Delaware Court Reminds Lawyers to Read the Contract
August 1, 2010 | Posted by Susan Wilson
| Topic(s): Contract Drafting
In a recent Delaware Chancery Court opinion, Cambridge North Point LLC v. Boston and Maine Corporation, Vice Chancellor Strine refused to find a contract unenforceable where B&M argued it had signed the agreement “without noticing” changes made by Cambridge.
The facts around this issue in the case were relatively straightforward. Lawyers for Cambridge and B&M negotiated terms of a settlement. Then on March 3, 2008, a lawyer for Cambridge sent B&M’s lawyer a six-page proposed settlement agreement, reflecting the negotiations. The parties communicated further, and on March 6, Cambridge sent B&M a revised draft. This second draft contained substantial changes, was now nine pages long, and included a new provision requiring that B&M make a $3.5 million payment to Cambridge on a date certain. The March 6 draft that Cambridge sent to B&M apparently was not redlined against the March 3 draft. The next day, March 7, B&M sent Cambridge some suggested revisions to the March 6 draft, indicating that B&M had read the second draft and was responding to it. On March 10, after the parties resolved any remaining differences, Cambridge sent B&M a final version of the agreement, which the parties executed.
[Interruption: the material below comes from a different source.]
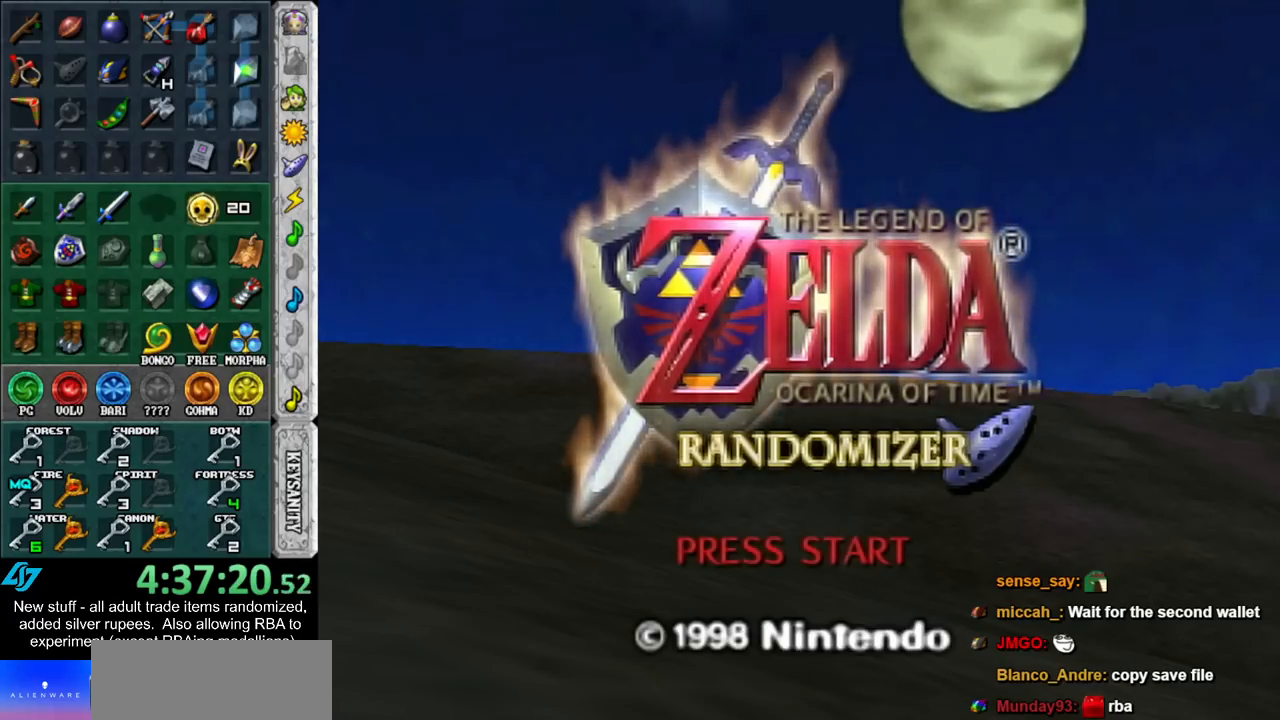
{"buttons": ["A", "B"], "left_stick": "center", "right_stick": "center", "events": [[17, "A", "down"], [117, "A", "up"], [117, "B", "up"], [200, "B", "down"], [233, "A", "down"], [333, "A", "up"], [333, "B", "up"], [450, "A", "down"], [450, "B", "down"]]}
At trial, B&M argued that the agreement was unenforceable because (1) Cambridge misled B&M into signing the agreement since the offending payment term had not been in the original March 3 draft, and (2) B&M’s failure to focus on the additional payment term was a unilateral mistake by B&M that Cambridge had reason to know about. Vice Chancellor Strine rejected these arguments, writing:
[T]his court’s job is not to refashion contracts into the form that parties with the benefit of hindsignt wished they had scrivened, or to reward counsel for their own lack of diligence . . . . B&M is a sophisticated commercial party that was represented by lawyers. Those lawyers read the various iterations of the draft settlement agreement, noticed that extensive revisions were made, and proposed revisions of their own. They should have noticed the new $3.5 million provision . . . . Indeed, use of comparison software, which is common within the legal industry, would have immediately revealed the changes Cambridge North Point made to the drafts. Or, B&M and its lawyers could have simply lined up successive drafts and performed a manual review of the drafts’ half-dozen pages. But the B&M witnesses testified they did none of those things. Nor did they do the most obvious thing: read the entire agreement and outline what B&M’s obligations were under it.
If it is in fact true that B&M did not realize that the language in the successive drafts of the settlement agreement changed its payment obligations, that is unfortunate. But it is not Cambridge North Point’s fault, and it is not grounds for reforming the second settlement agreement or finding it unenforceable.